Getting Started with Pyparsing

Paul McGuire

October XX, 2007

Abstract

Need to extract data from a text file or a web page? Or do you want to make your application more flexible with user-defined commands or search strings? Do regular expressions and lex/yacc make your eyes blur and your brain hurt?

Pyparsing could be the solution. Pyparsing is a pure-Python class library that makes it easy to build recursive-descent parsers quickly. There is no need to handcraft your own parsing state machine. With pyparsing, you can quickly create HTML page scrapers, logfile data extractors, or complex data structure or command processors. This Short Cut shows you how!


"I need to analyze this logfile..."
"Just extract the data from this web page..."
"We need a simple input command processor..."
"Our source code needs to be migrated to the new API..."

Each of these everyday requests generates the same reflex response in any developer faced with them: "Oh, *&#$*!, not another parser!"

The task of parsing data from loosely formatted text crops up in different forms on a regular basis for most developers. Sometimes it is for one-off development utilities, such as the API-upgrade example, that are purely for internal use. Other times, the parsing task is a user-interface function to be built in to a command-driven application.

If you are working in Python, you can tackle many of these jobs using Python's built-in string methods, most notably split(), index(), and startswith().

What makes parser writing unpleasant are those jobs that go beyond simple string splitting and indexing, with some context-varying format, or a structure defined to a language syntax rather than a simple character pattern. For instance,

      y = 2 * x + 10

is easy to parse when split on separating spaces. Unfortunately, few users are so careful in their spacing, and an arithmetic expression parser is just as likely to encounter any of these:

      y = 2*x + 10
      y = 2*x+10
      y=2*x+10

Splitting this last expression on whitespace just returns the original string, with no further insight into the separate elements y, =, 2, etc.

The traditional tools for developing parsing utilities that are beyond processing with just str.split are regular expressions and lex/yacc. Regular expressions use a text string to describe a text pattern to be matched. The text string uses special characters (such as |, +, ., *, and ?) to denote various parsing concepts such as alternation, repetition, and wildcards. Lex and yacc are utilities that lexically detect token boundaries, and then apply processing code to the extracted tokens. Lex and yacc use a separate token-definition file, and then generate lexing and token-processing code templates for the programmer to extend with application-specific behavior.

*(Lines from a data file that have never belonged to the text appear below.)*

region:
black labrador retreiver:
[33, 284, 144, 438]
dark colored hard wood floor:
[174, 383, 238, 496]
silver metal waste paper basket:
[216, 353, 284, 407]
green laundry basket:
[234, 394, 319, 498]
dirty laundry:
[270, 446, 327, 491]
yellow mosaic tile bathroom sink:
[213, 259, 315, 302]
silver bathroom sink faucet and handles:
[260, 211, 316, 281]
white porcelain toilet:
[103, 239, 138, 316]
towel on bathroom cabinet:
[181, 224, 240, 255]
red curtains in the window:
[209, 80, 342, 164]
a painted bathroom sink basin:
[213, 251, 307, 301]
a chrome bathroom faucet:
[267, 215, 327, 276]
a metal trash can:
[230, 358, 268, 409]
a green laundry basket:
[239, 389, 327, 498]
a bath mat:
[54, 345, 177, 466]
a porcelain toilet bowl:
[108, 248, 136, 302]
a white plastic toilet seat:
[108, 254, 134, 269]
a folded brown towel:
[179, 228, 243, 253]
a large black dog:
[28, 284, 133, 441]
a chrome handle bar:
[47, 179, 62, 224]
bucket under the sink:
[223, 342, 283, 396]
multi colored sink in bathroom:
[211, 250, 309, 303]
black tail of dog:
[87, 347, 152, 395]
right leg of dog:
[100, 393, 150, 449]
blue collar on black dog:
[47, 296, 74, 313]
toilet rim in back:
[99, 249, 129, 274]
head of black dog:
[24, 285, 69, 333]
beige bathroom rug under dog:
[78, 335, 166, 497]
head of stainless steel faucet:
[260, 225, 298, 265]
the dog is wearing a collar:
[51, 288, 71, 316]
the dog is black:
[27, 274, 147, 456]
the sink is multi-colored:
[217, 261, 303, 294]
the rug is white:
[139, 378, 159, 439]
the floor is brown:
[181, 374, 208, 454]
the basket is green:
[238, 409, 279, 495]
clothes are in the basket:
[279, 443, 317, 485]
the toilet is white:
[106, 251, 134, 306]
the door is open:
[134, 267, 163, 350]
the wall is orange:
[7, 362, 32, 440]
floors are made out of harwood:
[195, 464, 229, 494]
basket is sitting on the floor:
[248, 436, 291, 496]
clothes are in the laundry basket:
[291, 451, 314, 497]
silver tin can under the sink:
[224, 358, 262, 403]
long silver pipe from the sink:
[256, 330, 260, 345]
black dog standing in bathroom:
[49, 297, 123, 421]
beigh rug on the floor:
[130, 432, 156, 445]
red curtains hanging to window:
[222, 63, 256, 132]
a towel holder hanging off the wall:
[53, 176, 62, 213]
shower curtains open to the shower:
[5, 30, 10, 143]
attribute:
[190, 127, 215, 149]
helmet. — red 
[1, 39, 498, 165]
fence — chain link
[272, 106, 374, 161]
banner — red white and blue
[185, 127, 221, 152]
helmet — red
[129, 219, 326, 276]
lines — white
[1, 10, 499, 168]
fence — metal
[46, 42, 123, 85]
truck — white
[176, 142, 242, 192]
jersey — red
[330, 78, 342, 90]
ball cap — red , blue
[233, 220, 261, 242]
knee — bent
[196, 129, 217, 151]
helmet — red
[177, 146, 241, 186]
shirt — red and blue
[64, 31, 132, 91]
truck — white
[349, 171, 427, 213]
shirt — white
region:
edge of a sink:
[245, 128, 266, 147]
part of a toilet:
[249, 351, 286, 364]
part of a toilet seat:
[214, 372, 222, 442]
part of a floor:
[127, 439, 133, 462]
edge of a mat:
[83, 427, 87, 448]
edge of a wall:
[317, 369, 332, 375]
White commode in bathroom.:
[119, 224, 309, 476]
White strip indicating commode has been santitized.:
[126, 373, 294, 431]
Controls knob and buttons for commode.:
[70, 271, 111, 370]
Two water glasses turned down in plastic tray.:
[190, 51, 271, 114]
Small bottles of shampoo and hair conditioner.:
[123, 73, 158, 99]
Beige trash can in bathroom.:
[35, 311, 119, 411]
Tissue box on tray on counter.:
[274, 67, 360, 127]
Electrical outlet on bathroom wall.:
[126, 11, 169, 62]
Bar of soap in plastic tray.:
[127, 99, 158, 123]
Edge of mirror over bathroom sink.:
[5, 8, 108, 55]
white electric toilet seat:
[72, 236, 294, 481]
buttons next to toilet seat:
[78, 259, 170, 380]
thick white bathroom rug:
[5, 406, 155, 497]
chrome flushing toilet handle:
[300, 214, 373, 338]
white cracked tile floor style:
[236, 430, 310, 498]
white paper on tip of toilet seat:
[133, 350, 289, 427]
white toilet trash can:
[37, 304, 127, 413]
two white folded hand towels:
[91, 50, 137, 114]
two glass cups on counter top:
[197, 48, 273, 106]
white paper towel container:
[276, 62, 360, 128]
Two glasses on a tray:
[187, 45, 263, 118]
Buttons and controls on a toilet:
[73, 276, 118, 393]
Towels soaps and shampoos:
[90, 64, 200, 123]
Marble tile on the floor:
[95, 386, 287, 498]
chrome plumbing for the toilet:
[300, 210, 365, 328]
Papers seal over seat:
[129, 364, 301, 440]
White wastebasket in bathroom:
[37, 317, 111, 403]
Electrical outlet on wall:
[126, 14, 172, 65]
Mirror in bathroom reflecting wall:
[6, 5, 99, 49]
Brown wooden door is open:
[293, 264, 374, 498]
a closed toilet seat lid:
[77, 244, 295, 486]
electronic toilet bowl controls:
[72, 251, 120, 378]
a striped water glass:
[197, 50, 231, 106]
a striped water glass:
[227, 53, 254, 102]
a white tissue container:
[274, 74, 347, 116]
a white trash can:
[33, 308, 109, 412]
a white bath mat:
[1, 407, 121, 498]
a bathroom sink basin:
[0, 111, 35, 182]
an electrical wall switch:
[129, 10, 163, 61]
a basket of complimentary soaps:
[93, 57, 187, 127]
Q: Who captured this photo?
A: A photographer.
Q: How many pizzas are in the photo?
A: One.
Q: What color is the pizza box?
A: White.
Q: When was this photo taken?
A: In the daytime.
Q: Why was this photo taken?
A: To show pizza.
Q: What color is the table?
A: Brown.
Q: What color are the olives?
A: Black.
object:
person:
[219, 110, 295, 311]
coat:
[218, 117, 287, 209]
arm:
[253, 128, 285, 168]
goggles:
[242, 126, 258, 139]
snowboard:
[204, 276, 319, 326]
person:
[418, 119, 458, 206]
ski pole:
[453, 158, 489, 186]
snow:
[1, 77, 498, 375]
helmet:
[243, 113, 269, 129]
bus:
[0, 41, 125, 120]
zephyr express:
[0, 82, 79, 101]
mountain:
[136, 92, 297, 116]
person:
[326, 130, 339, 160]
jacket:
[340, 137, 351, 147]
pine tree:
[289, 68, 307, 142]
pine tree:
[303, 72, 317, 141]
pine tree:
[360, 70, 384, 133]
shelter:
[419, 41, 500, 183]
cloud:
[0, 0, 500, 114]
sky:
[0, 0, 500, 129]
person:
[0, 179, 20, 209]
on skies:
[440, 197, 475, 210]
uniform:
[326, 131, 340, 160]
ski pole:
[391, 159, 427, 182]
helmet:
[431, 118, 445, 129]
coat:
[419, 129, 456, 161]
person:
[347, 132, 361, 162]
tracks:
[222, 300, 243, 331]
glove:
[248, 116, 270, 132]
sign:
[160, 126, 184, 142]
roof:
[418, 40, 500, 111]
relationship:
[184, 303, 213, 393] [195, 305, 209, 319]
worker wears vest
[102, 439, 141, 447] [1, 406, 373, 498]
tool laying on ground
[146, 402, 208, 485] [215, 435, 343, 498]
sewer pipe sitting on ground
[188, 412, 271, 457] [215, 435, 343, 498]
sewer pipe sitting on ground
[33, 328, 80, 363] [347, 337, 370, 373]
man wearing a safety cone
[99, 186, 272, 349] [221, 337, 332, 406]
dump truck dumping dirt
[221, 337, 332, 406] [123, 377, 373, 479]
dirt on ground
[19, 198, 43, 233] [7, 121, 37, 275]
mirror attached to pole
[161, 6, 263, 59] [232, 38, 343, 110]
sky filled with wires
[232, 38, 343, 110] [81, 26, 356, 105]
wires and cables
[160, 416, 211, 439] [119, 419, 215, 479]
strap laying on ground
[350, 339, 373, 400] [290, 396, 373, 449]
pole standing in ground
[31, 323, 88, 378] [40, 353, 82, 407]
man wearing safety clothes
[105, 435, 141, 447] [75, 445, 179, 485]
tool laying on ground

The problem in using these traditional tools is that each introduces its own specialized notation, which must then be mapped to a Python design and Python code. In the case of lex/yacc-style tools, a separate code-generation step is usually required.

In practice, parser writing often takes the form of a seemingly endless cycle: write code, run parser on sample text, encounter unexpected text input case, modify code, rerun modified parser, find additional "special" case, etc. Combined with the notation issues of regular expressions, or the extra code-generation steps of lex/yacc, this cyclic process can spiral into frustration.

What Is Pyparsing?

Pyparsing is a pure Python module that you can add to your Python application with little difficulty. Pyparsing's class library provides a set of classes for building up a parser from individual expression elements, up to complex, variable-syntax expressions. Expressions are combined using intuitive operators, such as + for sequentially adding one expression after another, and | and ^ for defining parsing alternatives (meaning "match first alternative" or "match longest alternative"). Replication of expressions is added using classes such as OneOrMore, ZeroOrMore, and Optional.

For example, a regular expression that would parse an IP address followed by a U.S.-style phone number might look like the following:

(d{1,3}(?:.d{1,3}){3})s+((d{3})d{3}-d{4})

In contrast, the same expression using pyparsing might be written as follows:

ipField = Word(nums, max=3)
ipAddr = Combine( ipField + "." + ipField + "." + ipField + "." + ipField )
phoneNum = Combine( "(" + Word(nums, exact=3) + ")" +
                    Word(nums, exact=3) + "−" + Word(nums, exact=4) )
userdata = ipAddr + phoneNum

Although it is more verbose, the pyparsing version is clearly more readable; it would be much easier to go back and update this version to handle international phone numbers, for example.

Pyparsing is:

  • 100 percent pure Python—no compiled dynamic link libraries (DLLs) or shared libraries are used in pyparsing, so you can use it on any platform that is Python 2.3-compatible.

  • Driven by parsing expressions that are coded inline, using standard Python class notation and constructs —no separate code generation process and no specialized character notation make your application easier to develop, understand, and maintain.

  • Enhanced with helpers for common parsing patterns:

    • C, C++, Java, Python, and HTML comments

    • quoted strings (using single or double quotes, with ' or " escapes)

    • HTML and XML tags (including upper-/lowercase and tag attribute handling)

    • comma-separated values and delimited lists of arbitrary expressions

  • Small in footprint—Pyparsing's code is contained within a single Python source file, easily dropped into a site-packages directory, or included with your own application.

  • Liberally licensed—MIT license permits any use, commercial or non-commercial.